3. Presidential Ad Hoc Committees

A. Special committees may be formed as necessary to carry on the business of the Association. Committee chairs must be Full or Emeritus members. Any member or non-member may serve as a Committee member.

B. The committee chair will be appointed by the President, with the approval of the Board. A chair will serve for one (1) year and may serve no more than three (3) consecutive terms.

C. The committee chair will appoint members to the committee. All appointments expire at the end of the chair’s term, but committee members may be re-appointed for an unlimited number of consecutive terms.

ARTICLE X: AMENDMENTS

1. Amendments may be proposed by any Board member or by a written petition submitted by at least three (3) Full or Emeritus members.

2. All proposed amendments to these Bylaws will be reviewed by the Board. Amendments proposed by Board members will be submitted to the membership only upon approval by the Board. Amendments submitted by written petition of the membership must be submitted to the membership, regardless of the Board’s recommendations, unless the petitioners withdraw their proposed amendment.

3. All proposed amendments will be sent to the membership with the Board’s recommendations.

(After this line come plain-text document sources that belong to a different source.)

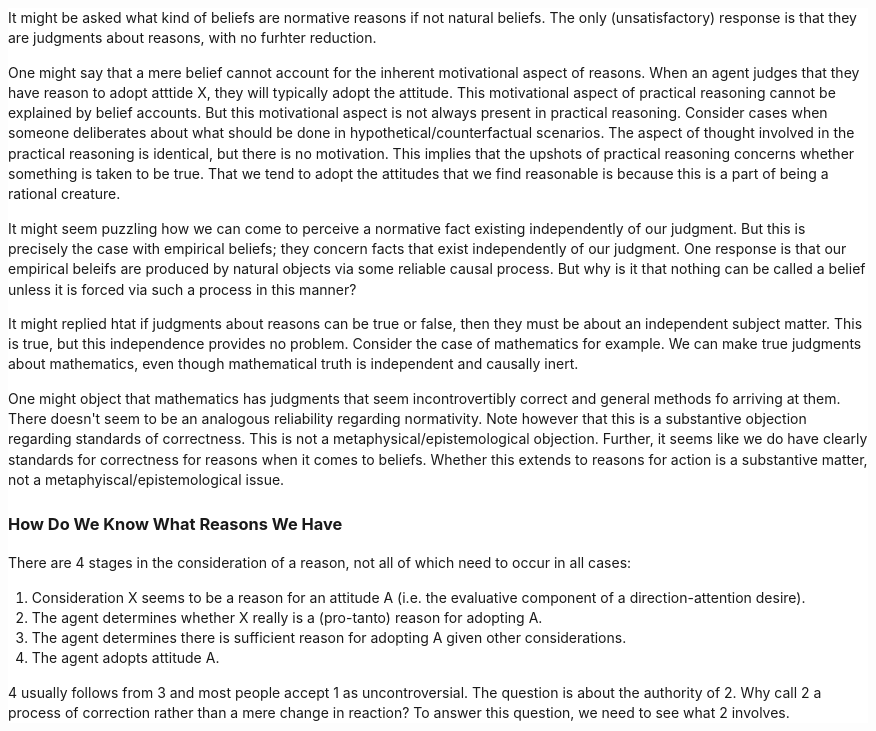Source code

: It might be asked what kind of beliefs are normative reasons if not natural beliefs.
The only (unsatisfactory) response is that they are judgments about reasons, with no furhter reduction.

One might say that a mere belief cannot account for the inherent motivational aspect of reasons.
When an agent judges that they have reason to adopt atttide X, they will typically adopt the attitude.
This motivational aspect of practical reasoning cannot be explained by belief accounts.
But this motivational aspect is not always present in practical reasoning.
Consider cases when someone deliberates about what should be done in hypothetical/counterfactual scenarios.
The aspect of thought involved in the practical reasoning is identical, but there is no motivation.
This implies that the upshots of practical reasoning concerns whether something is taken to be true.
That we tend to adopt the attitudes that we find reasonable is because this is a part of being a rational creature.

It might seem puzzling how we can come to perceive a normative fact existing independently of our judgment.
But this is precisely the case with empirical beliefs; they concern facts that exist independently of our judgment.
One response is that our empirical beleifs are produced by natural objects via some reliable causal process.
But why is it that nothing can be called a belief unless it is forced via such a process in this manner?

It might replied htat if judgments about reasons can be true or false, then they must be about an independent subject matter.
This is true, but this independence provides no problem. 
Consider the case of mathematics for example.
We can make true judgments about mathematics, even though mathematical truth is independent and causally inert.

One might object that mathematics has judgments that seem incontrovertibly correct and general methods fo arriving at them.
There doesn't seem to be an analogous reliability regarding normativity.
Note however that this is a substantive objection regarding standards of correctness.
This is not a metaphysical/epistemological objection.
Further, it seems like we do have clearly standards for correctness for reasons when it comes to beliefs.
Whether this extends to reasons for action is a substantive matter, not a metaphyiscal/epistemological issue.

### How Do We Know What Reasons We Have

There are 4 stages in the consideration of a reason, not all of which need to occur in all cases:
1. Consideration X seems to be a reason for an attitude A (i.e. the evaluative component of a direction-attention desire).
2. The agent determines whether X really is a (pro-tanto) reason for adopting A.
3. The agent determines there is sufficient reason for adopting A given other considerations.
4. The agent adopts attitude A.

4 usually follows from 3 and most people accept 1 as uncontroversial. 
The question is about the authority of 2.
Why call 2 a process of correction rather than a mere change in reaction?
To answer this question, we need to see what 2 involves.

4. A ballot containing the entire text of the proposed amendment will be sent to the membership by the Secretary no later than thirty (30) days after the Board meeting at which the amendment was considered. Members will have thirty (30) days after mailing the ballots to return them. An amendment will be adopted only if: 50 percent of the membership returns a ballot and two thirds (2/3) of the ballots received from Full or Emeritus members of the Association in good standing approve.

5. Should the amendment fail due to lake of participation rule the board is free within the next 3 months to resubmit the ballet again to the membership.

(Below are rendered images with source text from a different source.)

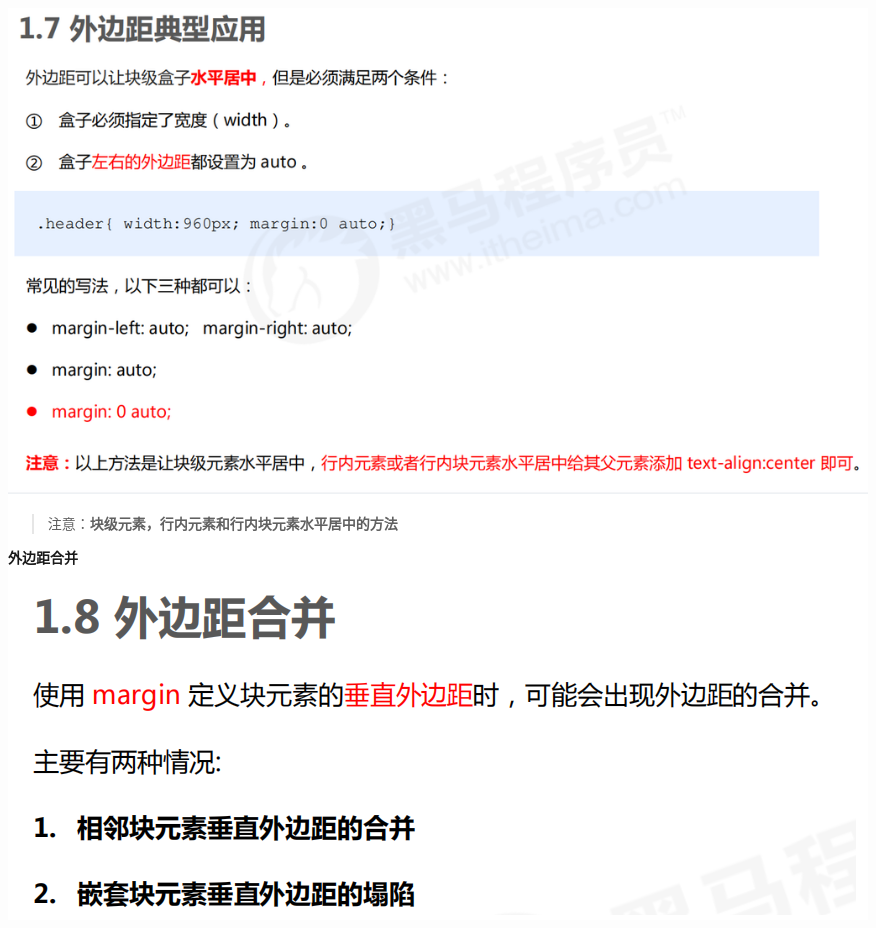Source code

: 

![image-20220902184403434](pictureStore/image-20220902184403434.png)

>
>
>注意：**块级元素，行内元素和行内块元素水平居中的方法**



**外边距合并**

![image-20220902184410583](pictureStore/image-20220902184410583.png)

6. The Secretary will notify the Board and the membership of the voting results within thirty (30) days of the close of balloting.

ARTICLE XI: RULES

Section 1. Purpose

The Rules of the Association augment the Articles of Incorporation and Bylaws. Their purpose is to detail and expedite administrative matters of the Association. The rules include matters that come under the purview of the Board which is responsible for their development, enactment and documentation.

Section 2. Enactment and Amendment

The enactment or amendment of a Rule requires a majority vote of the members of the board and becomes effective immediately after such a ballot unless otherwise stipulated. The act of enacting or amending a Rule shall be in accordance with the rules.….

ARTICLE XII: INUREMENT AND DISSOLUTION

1. The assets of this organization will never inure to the benefit of any member of the RSEA, nor will any assets or properties be used for the personal benefit of any member or any other person except in pursuit of the objectives stated in these Bylaws.

2. Should the RSEA dissolve, all assets and property remaining after meeting the obligations of the RSEA will be donated to a substantially similar non-profit corporation or organization having objectives compatible with those of the RSEA.